(Collected data)
╔══

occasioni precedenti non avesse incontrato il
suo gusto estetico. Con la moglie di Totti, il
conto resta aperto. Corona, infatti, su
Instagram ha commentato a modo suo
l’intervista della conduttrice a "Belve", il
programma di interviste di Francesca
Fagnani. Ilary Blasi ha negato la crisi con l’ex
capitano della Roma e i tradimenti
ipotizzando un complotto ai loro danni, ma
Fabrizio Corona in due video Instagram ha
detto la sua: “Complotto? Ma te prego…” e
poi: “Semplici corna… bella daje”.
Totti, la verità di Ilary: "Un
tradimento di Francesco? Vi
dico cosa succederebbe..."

╚══

Work task: Write out all of the lines above word for word, without changing anything.

Exercise result:
occasioni precedenti non avesse incontrato il
suo gusto estetico. Con la moglie di Totti, il
conto resta aperto. Corona, infatti, su
Instagram ha commentato a modo suo
l’intervista della conduttrice a "Belve", il
programma di interviste di Francesca
Fagnani. Ilary Blasi ha negato la crisi con l’ex
capitano della Roma e i tradimenti
ipotizzando un complotto ai loro danni, ma
Fabrizio Corona in due video Instagram ha
detto la sua: “Complotto? Ma te prego…” e
poi: “Semplici corna… bella daje”.
Totti, la verità di Ilary: "Un
tradimento di Francesco? Vi
dico cosa succederebbe..."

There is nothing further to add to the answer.